Per esempio i campani battevano tutti in iscrizione alle facoltà giuridiche, i lombardi erano solo quarti e sono il 10,3% degli studenti di giurisprudenza, dietro anche a laziali e siciliani. Al contrario rimanevano primi tra gli studenti di economia
Ma l’indizio più grande, e quello più tragico, viene dagli esiti di questi studi. Anche se sono coloro che più si iscrivono all’università gli studenti meridionali sono quelli che tendono a rimanere più fuori corso e a laurearsi di meno. Nel 2016 coloro che erano iscritti e che erano nati tra il 1982 e il 1990, quindi fuori corso, erano decisamente di più in Campania e in Sicilia che in Veneto e in Lombardia. Più del 30% in Sicilia, meno del 20% in Lombardia.

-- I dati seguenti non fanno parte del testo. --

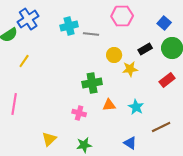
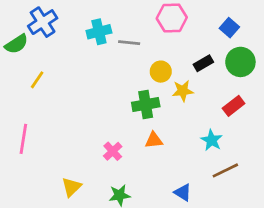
green cross: (92, 83) -> (146, 105), moved
cyan star: (136, 107) -> (212, 140), moved
pink cross: (79, 113) -> (113, 151), turned 32

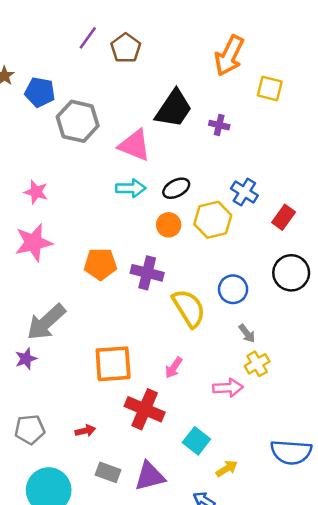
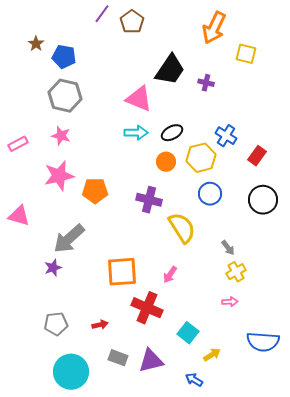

E poi i laureati. Qui a differenza degli iscritti, la differenza tra Lombardia e le altre regioni si vede. I lombardi erano il 12,8% degli studenti, ma il 14,5% dei laureati. Per i campani invece si passava dal 12,5% al 10,8%. Il Veneto sorpassava la Puglia. Insomma, tutte le regioni del Nord avevano una percentuale maggiore tra i laureati che tra gli iscritti.
Cosa è l’università oggi? Il dubbio è che per molti sia un modo per spingere un po’ più in là il momento cruciale del confronto con la realtà, una sorta di ammortizzatore sociale, uno dei tanti spuri che in assenza di quelli reali, di una formazione mirata per chi è senza lavoro, di un welfare efficiente, la società si crea da sè, usando le risorse familiari, quando vi sono. Ed è così, senza tanta convinzione, senza una chiara idea dello sbocco futuro, che alcune famiglie inviano i figli nelle università. E’ una scelta che sa di via di mezzo tra quelle di non fare nulla e diventare NEET e di coloro che invece tentano il tutto per tutto andando all’estero. A volte però ha lo stesso sapore di disperazione.